• **What this exercise asks**
(1) Using the Scrubs: Interns excerpt, explain how the webisodes are framed within the story and which character the excerpt connects to that framing.
(2) According to the Scrubs: Interns excerpt, on what dates were the two additional episodes released, and where?
(3) Continue the Scrubs: Interns excerpt from the point where it stops.
(Excerpt)
Scrubs: Interns is an American web series from ABC based on the comedy-drama series Scrubs in its eighth season, which originally aired on ABC.com; each episode would premiere the day a new Scrubs episode aired on TV. The webisodes originally premiered between January 1 and April 8, 2009, with two additional episodes being released on the season eight DVD and Blu-ray set, on May 26 and June 2, 2009.

The webisodes feature four interns in their first year at Sacred Heart Hospital – Katie Collins (Betsy Beutler), Denise "Jo" Mahoney (Eliza Coupe), Howie Gelder (Todd Bosley) and Sonja "Sunny" Dey (Sonal Shah), who "directs" the series as a video diary project. Ed Dhandapani (Aziz Ansari) is mentioned in passing but only appears in the final webisode.
(End Excerpt)
(Dataset)
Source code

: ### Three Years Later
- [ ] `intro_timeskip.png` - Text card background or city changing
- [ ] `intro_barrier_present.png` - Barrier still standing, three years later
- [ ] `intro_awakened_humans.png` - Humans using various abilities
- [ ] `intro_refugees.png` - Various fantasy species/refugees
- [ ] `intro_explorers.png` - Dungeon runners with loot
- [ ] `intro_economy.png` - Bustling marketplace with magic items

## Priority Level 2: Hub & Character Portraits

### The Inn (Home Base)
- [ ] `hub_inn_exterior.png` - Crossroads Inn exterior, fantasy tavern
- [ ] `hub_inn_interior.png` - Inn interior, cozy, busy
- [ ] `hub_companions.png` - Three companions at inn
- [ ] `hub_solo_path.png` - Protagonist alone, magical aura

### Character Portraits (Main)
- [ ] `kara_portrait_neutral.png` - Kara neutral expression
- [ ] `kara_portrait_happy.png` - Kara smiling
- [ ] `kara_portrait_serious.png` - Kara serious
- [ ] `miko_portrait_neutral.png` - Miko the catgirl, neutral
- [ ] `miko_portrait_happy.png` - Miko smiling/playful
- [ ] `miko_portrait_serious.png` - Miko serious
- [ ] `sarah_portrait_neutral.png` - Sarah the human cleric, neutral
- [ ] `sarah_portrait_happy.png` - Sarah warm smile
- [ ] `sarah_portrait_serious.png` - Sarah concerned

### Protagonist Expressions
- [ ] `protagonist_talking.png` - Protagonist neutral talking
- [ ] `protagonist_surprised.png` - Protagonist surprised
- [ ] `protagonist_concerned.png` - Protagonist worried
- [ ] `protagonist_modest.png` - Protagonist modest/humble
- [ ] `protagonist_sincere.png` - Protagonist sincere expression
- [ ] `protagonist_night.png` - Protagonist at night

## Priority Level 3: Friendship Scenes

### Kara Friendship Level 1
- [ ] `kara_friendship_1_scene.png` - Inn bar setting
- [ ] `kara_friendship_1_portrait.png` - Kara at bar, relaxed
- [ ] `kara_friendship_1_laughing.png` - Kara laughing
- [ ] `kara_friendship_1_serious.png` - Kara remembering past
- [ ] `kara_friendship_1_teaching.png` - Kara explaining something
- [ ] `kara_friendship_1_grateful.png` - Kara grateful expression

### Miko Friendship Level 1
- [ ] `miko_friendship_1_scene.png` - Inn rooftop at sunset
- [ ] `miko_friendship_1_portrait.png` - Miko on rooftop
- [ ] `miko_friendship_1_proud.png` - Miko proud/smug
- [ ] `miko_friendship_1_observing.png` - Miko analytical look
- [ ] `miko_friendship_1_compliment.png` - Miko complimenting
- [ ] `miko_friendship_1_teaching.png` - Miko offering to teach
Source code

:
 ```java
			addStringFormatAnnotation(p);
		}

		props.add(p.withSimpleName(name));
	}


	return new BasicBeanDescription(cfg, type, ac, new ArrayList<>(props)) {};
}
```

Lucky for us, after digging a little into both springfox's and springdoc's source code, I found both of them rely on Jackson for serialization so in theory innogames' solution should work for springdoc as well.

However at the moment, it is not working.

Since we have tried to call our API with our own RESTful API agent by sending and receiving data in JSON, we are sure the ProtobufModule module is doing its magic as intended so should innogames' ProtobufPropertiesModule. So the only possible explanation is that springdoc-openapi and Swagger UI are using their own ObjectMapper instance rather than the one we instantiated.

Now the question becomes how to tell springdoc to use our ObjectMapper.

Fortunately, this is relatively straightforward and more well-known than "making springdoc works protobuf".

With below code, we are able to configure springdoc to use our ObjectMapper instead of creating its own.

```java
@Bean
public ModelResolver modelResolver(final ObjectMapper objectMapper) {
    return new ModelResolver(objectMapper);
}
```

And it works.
(End Dataset)
• **Exercise results**
(1) The webisodes are presented as a video diary project. Within the series, the intern Sonja "Sunny" Dey (Sonal Shah) "directs" them.

(2) They were released on May 26 and June 2, 2009, on the season eight DVD and Blu-ray set.

(3)
Each of the main cast members of Scrubs appears in at least one webisode. Two recurring cast members, Ted and The Todd, also make appearances.

Some of the episodes relate directly to the main series. For example, "Screw You with Ted and the Gooch" consists largely of an unabridged scene from "My Lawyer's in Love."

==Cast==

- Sonal Shah as Sonia "Sunny" Dey (12 episodes)
- Eliza Coupe as Denise "Jo" Mahoney (9)
- Betsy Beutler as Katie Collins (8)
- Todd Bosley as Howie Gelder (8)
- Sam Lloyd as Ted Buckland (6)
- Neil Flynn as The Janitor (4)
- Robert Maschio as Dr. Todd Quinlan (4)
- John C. McGinley as Dr. Perry Cox (1)
- Zach Braff as Dr. John "J.D." Dorian (1)
- Sarah Chalke as Dr. Elliot Reid (1)
- Donald Faison as Dr. Chris Turk (1)
- Judy Reyes as Nurse Carla Espinosa (1)
- Ken Jenkins as Dr. Bob Kelso (1)
- Taran Killam as Jimmy the Overly Touchy Orderly (1)
- Kate Micucci as Stephanie Gooch (1)
- Aziz Ansari as Ed Dhandapani (1)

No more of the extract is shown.